EXERCISE GOAL: Only lines holding "table" are needed; copy each of them from the data below.

==============================

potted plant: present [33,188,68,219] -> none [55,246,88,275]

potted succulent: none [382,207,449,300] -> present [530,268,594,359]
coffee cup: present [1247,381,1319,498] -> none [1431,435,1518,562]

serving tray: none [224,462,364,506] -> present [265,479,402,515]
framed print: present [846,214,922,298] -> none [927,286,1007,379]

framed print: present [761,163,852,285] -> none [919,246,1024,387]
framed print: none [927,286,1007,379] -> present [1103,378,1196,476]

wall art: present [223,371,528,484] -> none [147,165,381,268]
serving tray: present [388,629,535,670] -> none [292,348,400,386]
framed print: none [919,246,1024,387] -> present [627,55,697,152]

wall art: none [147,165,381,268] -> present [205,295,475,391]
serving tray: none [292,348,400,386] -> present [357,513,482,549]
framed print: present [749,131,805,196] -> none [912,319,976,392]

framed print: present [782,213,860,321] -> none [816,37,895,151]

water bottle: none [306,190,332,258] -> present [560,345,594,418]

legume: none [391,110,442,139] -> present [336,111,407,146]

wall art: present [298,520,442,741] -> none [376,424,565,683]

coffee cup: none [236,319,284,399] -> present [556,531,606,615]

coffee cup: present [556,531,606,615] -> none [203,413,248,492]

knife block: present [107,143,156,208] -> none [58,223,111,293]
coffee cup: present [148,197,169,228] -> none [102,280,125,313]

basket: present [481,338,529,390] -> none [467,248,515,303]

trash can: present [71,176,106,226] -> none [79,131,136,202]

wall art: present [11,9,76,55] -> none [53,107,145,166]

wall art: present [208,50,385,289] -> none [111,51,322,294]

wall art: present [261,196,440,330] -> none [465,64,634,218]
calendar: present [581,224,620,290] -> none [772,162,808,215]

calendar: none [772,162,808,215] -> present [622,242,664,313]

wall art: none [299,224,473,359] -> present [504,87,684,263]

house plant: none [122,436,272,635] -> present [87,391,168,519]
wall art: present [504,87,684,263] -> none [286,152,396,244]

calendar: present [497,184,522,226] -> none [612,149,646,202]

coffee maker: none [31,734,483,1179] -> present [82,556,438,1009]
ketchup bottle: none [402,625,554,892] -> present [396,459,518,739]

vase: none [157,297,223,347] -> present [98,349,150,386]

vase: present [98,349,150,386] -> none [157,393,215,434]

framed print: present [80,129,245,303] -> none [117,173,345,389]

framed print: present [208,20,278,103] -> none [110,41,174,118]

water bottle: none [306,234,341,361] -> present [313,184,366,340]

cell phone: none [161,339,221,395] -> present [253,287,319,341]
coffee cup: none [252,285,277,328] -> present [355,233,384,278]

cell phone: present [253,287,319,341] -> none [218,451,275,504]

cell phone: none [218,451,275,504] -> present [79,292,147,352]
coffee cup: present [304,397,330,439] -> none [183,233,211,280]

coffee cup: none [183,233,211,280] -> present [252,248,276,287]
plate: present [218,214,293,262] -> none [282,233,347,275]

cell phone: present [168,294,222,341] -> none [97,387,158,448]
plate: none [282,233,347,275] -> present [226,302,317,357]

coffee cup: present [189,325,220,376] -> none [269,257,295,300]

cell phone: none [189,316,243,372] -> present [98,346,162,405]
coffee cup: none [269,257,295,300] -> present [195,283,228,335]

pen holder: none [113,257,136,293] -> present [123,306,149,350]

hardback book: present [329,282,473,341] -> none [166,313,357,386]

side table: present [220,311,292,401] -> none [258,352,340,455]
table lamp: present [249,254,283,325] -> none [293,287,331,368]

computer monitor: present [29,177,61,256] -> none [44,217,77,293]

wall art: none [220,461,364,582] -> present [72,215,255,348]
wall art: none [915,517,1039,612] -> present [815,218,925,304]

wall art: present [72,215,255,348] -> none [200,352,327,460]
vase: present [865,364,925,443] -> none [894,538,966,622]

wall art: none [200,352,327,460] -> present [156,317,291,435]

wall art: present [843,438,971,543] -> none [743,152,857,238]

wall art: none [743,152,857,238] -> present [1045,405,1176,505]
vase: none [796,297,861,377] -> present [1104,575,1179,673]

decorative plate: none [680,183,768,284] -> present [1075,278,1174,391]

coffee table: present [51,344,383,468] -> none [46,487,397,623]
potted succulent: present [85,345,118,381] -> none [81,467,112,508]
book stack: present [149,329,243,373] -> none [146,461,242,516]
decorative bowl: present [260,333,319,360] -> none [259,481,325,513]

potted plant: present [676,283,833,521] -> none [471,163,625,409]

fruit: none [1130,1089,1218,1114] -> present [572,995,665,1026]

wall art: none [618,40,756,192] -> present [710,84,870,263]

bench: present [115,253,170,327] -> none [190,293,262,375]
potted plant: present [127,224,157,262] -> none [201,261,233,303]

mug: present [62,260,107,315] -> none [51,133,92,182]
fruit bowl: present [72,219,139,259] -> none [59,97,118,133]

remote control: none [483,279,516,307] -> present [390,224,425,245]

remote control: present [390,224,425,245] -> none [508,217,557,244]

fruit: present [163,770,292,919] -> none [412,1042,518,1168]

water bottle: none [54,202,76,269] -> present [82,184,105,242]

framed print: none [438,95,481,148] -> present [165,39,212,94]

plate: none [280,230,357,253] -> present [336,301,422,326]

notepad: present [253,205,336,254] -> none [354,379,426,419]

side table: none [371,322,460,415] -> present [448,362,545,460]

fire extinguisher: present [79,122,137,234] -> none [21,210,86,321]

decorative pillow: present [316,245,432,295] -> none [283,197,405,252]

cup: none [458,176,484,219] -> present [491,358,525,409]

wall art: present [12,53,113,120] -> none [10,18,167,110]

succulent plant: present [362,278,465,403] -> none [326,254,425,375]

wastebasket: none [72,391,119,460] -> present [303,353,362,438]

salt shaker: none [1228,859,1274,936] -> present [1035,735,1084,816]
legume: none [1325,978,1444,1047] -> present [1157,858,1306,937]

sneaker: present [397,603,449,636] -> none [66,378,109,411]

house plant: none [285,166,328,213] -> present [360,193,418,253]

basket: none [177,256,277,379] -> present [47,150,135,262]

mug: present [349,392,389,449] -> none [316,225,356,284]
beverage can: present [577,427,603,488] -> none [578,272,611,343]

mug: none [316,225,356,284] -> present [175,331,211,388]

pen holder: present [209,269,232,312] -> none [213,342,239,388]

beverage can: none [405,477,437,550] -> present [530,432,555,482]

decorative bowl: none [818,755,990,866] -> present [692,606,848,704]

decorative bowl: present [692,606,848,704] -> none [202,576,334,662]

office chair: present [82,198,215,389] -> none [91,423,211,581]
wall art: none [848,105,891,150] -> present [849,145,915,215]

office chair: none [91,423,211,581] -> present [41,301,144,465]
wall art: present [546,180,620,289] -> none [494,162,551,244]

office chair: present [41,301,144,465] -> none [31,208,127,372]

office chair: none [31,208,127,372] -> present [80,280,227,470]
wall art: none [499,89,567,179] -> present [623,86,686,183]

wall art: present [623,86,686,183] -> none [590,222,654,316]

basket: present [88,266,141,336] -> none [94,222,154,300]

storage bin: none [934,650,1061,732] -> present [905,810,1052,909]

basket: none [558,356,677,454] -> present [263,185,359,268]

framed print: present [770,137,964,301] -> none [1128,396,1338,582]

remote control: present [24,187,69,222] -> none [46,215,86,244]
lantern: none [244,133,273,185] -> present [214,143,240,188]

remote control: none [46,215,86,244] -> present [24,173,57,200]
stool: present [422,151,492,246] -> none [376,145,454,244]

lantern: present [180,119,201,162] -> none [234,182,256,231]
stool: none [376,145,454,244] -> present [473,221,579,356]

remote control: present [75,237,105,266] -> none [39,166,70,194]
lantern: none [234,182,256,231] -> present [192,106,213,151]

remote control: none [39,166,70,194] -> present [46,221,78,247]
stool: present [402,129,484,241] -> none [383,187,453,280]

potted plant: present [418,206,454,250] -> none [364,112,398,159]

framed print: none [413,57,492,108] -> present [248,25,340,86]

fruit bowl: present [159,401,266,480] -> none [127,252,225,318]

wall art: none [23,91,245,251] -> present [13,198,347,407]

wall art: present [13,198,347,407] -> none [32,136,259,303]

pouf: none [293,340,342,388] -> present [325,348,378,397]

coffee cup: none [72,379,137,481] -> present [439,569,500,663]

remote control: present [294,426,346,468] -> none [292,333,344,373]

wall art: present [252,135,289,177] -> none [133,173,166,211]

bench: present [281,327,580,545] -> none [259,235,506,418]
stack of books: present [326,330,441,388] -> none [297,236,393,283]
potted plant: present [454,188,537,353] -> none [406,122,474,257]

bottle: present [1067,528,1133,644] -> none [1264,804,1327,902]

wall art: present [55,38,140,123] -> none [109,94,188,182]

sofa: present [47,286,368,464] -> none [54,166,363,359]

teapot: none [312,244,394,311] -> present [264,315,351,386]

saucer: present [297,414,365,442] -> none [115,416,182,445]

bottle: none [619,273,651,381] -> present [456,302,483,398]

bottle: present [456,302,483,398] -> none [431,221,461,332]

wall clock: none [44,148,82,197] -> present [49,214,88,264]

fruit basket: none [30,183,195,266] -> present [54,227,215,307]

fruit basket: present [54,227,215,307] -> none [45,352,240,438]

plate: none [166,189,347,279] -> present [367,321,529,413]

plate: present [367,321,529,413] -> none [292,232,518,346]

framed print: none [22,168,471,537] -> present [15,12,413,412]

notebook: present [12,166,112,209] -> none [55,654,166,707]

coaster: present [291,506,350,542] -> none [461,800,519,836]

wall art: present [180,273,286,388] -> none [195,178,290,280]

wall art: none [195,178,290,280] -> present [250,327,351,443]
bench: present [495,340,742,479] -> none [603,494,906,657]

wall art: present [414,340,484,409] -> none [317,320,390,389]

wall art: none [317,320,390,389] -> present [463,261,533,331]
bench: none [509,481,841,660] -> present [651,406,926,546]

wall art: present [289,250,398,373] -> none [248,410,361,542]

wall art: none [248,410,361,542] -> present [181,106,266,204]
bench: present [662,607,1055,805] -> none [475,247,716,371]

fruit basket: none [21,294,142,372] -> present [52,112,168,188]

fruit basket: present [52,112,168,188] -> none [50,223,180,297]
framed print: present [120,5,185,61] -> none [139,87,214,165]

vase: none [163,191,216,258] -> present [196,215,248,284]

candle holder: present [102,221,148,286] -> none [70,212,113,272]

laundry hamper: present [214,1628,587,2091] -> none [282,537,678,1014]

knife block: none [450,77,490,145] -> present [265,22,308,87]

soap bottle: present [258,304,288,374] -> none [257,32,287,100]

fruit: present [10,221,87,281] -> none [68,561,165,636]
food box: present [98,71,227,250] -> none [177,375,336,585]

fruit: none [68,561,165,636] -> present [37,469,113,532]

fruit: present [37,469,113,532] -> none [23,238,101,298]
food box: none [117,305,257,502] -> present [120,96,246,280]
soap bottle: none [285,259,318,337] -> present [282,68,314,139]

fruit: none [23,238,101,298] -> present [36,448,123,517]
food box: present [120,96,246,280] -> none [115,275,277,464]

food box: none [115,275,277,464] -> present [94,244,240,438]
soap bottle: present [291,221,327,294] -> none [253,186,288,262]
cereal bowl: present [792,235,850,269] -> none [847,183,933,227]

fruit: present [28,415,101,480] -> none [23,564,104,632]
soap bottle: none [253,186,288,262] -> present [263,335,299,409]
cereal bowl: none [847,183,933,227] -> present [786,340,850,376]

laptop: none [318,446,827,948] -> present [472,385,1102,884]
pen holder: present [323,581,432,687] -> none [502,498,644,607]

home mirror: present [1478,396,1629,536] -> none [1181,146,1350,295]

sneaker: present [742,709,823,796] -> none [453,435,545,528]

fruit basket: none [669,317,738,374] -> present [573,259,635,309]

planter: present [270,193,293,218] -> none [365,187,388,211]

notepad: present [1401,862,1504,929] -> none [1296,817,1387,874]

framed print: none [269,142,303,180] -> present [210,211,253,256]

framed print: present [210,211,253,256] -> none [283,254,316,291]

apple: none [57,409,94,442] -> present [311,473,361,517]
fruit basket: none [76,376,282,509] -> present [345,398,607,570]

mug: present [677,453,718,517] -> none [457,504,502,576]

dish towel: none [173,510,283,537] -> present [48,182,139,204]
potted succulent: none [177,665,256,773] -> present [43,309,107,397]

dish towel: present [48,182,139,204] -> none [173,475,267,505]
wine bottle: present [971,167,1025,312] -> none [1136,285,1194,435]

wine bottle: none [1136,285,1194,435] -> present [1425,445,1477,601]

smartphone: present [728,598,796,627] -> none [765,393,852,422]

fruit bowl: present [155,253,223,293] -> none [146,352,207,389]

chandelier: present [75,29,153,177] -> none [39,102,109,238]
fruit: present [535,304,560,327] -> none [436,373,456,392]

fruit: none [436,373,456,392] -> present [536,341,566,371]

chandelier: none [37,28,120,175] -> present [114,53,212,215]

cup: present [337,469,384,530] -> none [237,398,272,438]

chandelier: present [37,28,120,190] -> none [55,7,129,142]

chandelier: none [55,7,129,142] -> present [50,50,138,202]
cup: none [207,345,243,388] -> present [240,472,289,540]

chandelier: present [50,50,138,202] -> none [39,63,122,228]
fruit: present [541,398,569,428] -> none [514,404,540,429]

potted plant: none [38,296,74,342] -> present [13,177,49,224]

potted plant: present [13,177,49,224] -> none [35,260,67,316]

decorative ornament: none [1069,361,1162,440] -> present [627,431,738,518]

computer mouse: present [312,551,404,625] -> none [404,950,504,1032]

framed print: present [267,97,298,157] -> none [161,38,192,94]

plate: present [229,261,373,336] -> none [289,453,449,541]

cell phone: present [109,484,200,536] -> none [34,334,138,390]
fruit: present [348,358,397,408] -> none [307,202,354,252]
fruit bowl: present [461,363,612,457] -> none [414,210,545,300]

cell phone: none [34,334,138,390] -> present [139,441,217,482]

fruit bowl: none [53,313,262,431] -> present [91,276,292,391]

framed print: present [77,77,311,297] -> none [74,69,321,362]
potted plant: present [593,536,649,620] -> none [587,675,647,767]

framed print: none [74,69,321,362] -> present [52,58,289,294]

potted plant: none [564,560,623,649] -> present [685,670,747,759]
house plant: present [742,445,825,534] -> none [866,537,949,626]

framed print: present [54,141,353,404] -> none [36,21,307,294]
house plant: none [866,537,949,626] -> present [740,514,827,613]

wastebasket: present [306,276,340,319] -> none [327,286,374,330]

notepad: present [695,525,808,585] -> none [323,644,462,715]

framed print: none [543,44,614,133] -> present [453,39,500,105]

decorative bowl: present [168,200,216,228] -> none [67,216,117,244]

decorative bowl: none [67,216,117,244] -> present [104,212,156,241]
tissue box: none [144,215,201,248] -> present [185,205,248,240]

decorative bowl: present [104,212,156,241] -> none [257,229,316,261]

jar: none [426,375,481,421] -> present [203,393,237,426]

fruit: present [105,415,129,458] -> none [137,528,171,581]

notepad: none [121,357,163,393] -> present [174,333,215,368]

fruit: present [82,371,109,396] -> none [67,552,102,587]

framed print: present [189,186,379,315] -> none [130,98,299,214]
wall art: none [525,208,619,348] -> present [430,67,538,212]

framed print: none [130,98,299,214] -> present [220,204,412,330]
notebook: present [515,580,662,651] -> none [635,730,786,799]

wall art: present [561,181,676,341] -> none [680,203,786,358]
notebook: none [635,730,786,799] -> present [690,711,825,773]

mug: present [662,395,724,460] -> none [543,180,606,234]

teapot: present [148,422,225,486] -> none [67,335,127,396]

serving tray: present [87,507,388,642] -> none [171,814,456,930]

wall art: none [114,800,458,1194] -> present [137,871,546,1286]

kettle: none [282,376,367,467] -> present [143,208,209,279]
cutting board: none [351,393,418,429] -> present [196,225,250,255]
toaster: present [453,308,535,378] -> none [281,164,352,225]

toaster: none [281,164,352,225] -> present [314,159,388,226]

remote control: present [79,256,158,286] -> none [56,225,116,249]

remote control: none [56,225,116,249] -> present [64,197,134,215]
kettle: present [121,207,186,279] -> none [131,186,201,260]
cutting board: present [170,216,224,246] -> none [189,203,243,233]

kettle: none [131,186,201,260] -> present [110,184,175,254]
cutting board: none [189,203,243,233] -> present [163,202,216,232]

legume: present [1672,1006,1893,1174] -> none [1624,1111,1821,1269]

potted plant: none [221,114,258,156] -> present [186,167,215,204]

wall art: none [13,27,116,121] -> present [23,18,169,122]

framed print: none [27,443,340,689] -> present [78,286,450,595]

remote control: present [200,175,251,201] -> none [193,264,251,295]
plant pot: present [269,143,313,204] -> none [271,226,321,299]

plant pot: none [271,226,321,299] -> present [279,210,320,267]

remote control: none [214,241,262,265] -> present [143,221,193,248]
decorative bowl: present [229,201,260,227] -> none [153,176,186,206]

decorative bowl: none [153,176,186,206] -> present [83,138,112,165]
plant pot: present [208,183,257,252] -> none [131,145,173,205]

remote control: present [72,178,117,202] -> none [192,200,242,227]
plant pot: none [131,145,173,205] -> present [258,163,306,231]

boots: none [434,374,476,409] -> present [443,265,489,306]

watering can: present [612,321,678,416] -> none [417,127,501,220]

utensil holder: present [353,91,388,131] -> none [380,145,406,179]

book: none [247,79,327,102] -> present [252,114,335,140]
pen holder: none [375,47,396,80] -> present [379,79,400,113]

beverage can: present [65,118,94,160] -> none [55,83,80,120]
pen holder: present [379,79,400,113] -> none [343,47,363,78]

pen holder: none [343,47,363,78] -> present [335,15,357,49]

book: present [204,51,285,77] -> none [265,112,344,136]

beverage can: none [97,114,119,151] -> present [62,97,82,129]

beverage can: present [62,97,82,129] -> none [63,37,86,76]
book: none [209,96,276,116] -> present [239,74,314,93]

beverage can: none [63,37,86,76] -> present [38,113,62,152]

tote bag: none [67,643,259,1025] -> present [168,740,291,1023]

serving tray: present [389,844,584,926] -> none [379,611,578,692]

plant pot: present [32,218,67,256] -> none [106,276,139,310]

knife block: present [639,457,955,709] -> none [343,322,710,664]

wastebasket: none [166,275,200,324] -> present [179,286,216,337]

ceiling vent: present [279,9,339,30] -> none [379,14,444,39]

==============================

WRITTEN ANSWER:
side table: present [220,311,292,401] -> none [258,352,340,455]
table lamp: present [249,254,283,325] -> none [293,287,331,368]
coffee table: present [51,344,383,468] -> none [46,487,397,623]
side table: none [371,322,460,415] -> present [448,362,545,460]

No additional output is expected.